No one really knows how many people are actively researching their ancestry today. How could they? There is no way to measure the exact number of people visiting libraries, archives and cemeteries, consulting online genealogy sites, let alone the ones Googling their ancestors. Yet, it is clear that genealogy is one of the most popular hobbies among Americans.
What do these people see in tramping through graveyards or touring dank record repositories in search of scraps of information about ancestors who have been dead more than a century? Actually, they see themselves. Ancestry is popular because it deals with every one’s most prized topic: the self. The ego wants to know everything about its own identity. It is constantly asking itself questions.
- Who am I?
- What does my surname mean?
- What traits have I inherited?
- Do I come from royalty?
- I’ve always heard that I am part Native American. Is that true?
- If my ancestors were slaves, what part of Africa were they from?
- Are there any diseases to which I am susceptible because of my genetic history?
These are the kinds of questions that bombard the minds of ancestor finders, and fill them with an overwhelming urge to search for the answers.
Yet a lot of people hesitate to begin researching their family trees because of genealogy’s reputation for being difficult, not to mention a little bit stuffy and boring. Sometimes, these feelings of intimidation can be overcome by looking at genealogy as a game or hobby, rather than something you have to accomplish. View it as something that can be experimented with, a little at a time.
Gradually, the genealogical detective in you will begin to take over. You’ll start out digging for facts about your immediate family, and soon you won’t be able to resist telling your other relatives what you’ve found. In turn, that can motivate them to share their own family stories with you. Before you know it, the whole ancestor hunting process will become an addiction, but one that provides great satisfaction.

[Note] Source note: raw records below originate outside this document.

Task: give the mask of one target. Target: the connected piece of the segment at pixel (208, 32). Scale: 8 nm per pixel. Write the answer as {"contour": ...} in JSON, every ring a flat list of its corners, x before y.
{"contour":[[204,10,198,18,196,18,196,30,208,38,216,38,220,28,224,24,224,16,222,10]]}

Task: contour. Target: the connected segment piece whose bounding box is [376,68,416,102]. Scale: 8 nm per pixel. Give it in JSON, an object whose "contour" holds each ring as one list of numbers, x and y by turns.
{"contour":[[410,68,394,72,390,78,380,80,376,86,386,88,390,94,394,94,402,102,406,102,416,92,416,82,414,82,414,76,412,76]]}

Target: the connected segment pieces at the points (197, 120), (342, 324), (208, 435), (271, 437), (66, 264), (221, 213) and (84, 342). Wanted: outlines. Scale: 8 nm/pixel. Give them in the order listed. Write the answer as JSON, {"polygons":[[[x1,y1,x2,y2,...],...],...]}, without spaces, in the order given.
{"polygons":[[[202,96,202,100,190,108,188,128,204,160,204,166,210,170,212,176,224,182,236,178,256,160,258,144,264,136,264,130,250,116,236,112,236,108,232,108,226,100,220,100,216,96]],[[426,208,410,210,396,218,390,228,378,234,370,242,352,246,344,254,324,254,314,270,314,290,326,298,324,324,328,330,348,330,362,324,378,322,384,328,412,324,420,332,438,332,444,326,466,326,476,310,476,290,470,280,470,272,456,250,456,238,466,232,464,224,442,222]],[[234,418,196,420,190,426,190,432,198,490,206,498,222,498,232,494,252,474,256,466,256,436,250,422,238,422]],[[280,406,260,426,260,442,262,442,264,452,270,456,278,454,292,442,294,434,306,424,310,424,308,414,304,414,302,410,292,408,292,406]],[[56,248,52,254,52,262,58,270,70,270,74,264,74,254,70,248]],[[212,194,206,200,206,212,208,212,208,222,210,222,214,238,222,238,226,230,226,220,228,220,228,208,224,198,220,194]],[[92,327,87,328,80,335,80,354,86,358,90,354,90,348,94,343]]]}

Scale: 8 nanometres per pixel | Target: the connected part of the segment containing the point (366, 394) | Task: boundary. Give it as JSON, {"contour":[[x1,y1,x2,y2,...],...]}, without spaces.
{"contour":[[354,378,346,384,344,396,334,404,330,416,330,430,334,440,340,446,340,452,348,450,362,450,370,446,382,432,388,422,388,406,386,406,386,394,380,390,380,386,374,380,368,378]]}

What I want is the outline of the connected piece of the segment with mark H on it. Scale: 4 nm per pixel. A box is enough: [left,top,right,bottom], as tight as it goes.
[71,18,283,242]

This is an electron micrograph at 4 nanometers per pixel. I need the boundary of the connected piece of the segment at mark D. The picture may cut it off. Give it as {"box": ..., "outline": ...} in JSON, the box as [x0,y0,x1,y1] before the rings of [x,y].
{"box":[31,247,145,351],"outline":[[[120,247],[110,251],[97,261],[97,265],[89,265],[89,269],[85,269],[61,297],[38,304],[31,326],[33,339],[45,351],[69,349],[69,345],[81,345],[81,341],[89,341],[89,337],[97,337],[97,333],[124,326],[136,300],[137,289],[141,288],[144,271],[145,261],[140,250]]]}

One of the first areas of satisfaction concerns your health. Certainly you’ve had your doctor ask you questions about the medical history of your mother and father. That’s because diseases can be passed down between generations through heredity. Imagine the advantage of knowing about health issues of your historical relatives, and how having this information can enable you and your children to take preventive measures against any hereditary diseases.
Suppose you discover that your grandparents suffered from high blood pressure. This knowledge may enable you to avoid this illness through a healthier diet and more exercise. Furthermore, you can ensure that your children do the same.

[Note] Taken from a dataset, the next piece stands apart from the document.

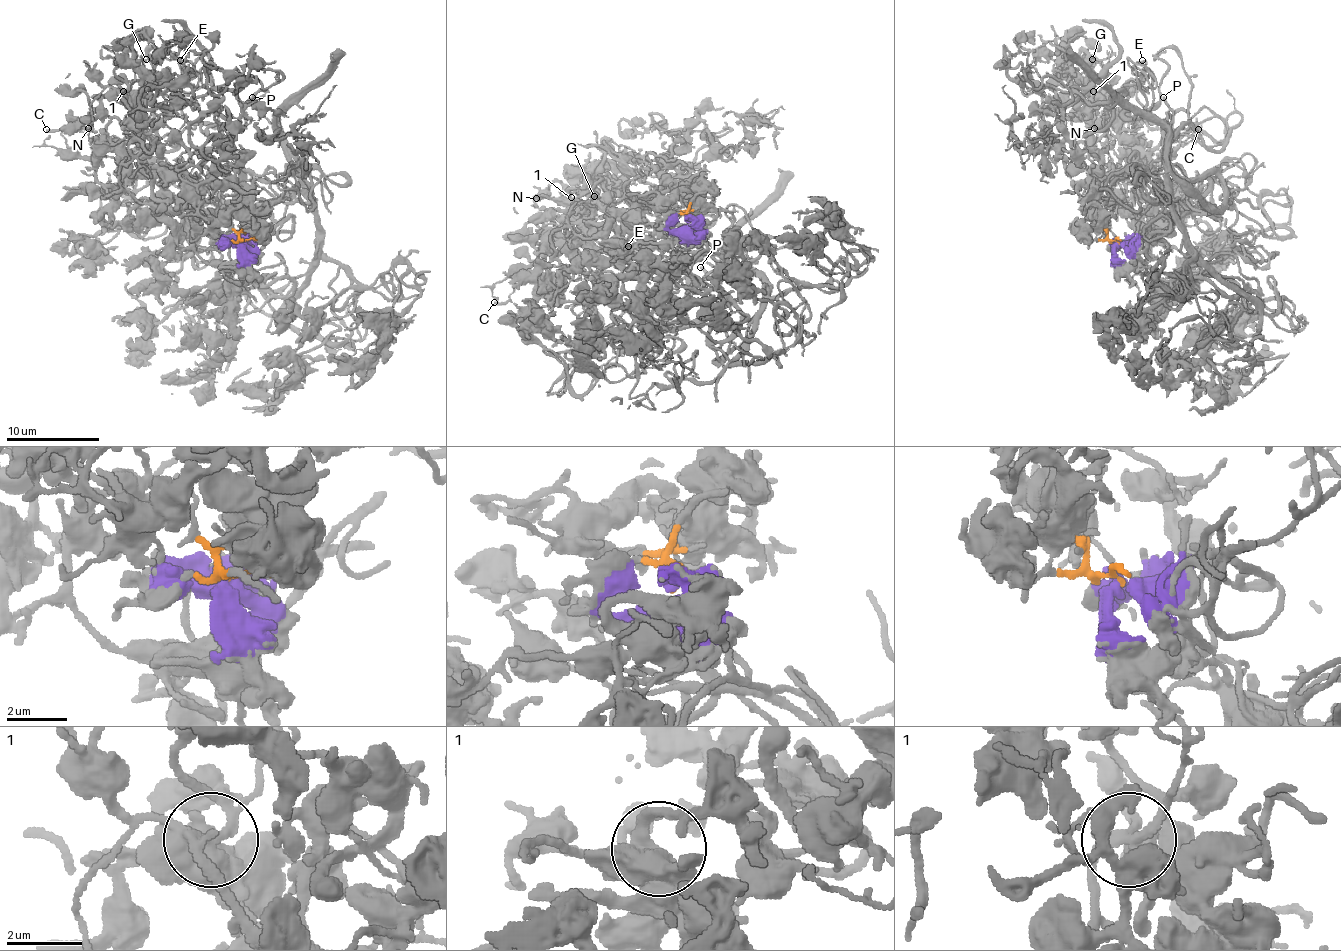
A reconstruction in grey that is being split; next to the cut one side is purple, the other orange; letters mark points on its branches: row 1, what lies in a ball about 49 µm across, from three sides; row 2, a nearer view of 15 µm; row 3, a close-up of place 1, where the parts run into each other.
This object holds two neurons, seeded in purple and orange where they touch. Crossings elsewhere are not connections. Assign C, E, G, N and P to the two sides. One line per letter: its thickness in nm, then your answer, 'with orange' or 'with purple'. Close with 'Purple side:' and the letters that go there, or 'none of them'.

If you find out that you have probably inherited a susceptibility for certain illnesses, such as addiction to drugs or alcohol, you can then make enlightened lifestyle choices. Rather than keeping this kind of information to yourself, you can inform your relatives of these family health history trends so that they and their children are also aware of them.

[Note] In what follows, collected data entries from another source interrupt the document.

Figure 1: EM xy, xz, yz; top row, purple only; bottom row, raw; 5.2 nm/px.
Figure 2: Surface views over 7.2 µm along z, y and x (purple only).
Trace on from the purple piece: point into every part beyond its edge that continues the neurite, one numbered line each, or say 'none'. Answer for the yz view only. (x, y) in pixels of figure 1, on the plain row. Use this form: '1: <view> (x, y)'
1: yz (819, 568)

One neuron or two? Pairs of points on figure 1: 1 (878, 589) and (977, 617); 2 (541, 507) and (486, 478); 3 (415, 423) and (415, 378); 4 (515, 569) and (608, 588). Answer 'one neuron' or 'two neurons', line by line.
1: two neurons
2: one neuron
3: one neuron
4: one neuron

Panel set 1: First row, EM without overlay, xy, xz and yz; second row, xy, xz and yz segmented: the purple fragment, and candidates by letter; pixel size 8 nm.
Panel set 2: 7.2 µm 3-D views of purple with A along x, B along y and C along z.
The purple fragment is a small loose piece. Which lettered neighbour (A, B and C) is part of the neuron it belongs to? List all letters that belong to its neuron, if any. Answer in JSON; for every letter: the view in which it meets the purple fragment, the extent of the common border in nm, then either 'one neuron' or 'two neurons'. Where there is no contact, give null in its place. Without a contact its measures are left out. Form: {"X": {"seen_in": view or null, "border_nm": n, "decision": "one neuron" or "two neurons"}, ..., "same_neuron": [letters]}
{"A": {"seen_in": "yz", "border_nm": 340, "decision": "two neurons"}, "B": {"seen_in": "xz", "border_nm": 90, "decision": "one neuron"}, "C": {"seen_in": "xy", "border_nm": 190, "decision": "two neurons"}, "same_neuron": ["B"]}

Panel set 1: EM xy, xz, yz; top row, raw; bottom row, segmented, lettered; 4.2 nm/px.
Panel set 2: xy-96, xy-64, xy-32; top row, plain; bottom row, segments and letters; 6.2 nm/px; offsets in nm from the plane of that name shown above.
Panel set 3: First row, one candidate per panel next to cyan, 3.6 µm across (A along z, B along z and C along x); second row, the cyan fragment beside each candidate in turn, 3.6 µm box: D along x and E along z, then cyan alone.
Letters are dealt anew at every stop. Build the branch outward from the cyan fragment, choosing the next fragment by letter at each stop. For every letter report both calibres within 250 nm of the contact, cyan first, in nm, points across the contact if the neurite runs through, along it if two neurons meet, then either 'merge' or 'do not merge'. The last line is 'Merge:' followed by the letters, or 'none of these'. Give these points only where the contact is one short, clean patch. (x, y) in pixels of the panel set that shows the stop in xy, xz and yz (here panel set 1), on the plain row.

Of course not all of the ancestral information you uncover will be crucial. Some of it will be just plain fascinating. You may discover where your family comes from in the beginning, and what your surname actually means. You can learn whether some member of your family was ever awarded a coat of arms, and see what it looks like.
Researching your family tree can provide you with information about family heirlooms that you own, which will add new layers to their meaning. You may discover a famous ancestor, or an infamous scoundrel in your past. You are sure to learn about family burial places, which can become interesting venues for a future family holiday. You and your children will undoubtedly become adept at using the Internet and the library for research.
The time you spend on genealogy will not be wasted, but invested. The time spent researching your own ancestry will reveal information that will enable you and your family to stay well and take informed pride in your heritage.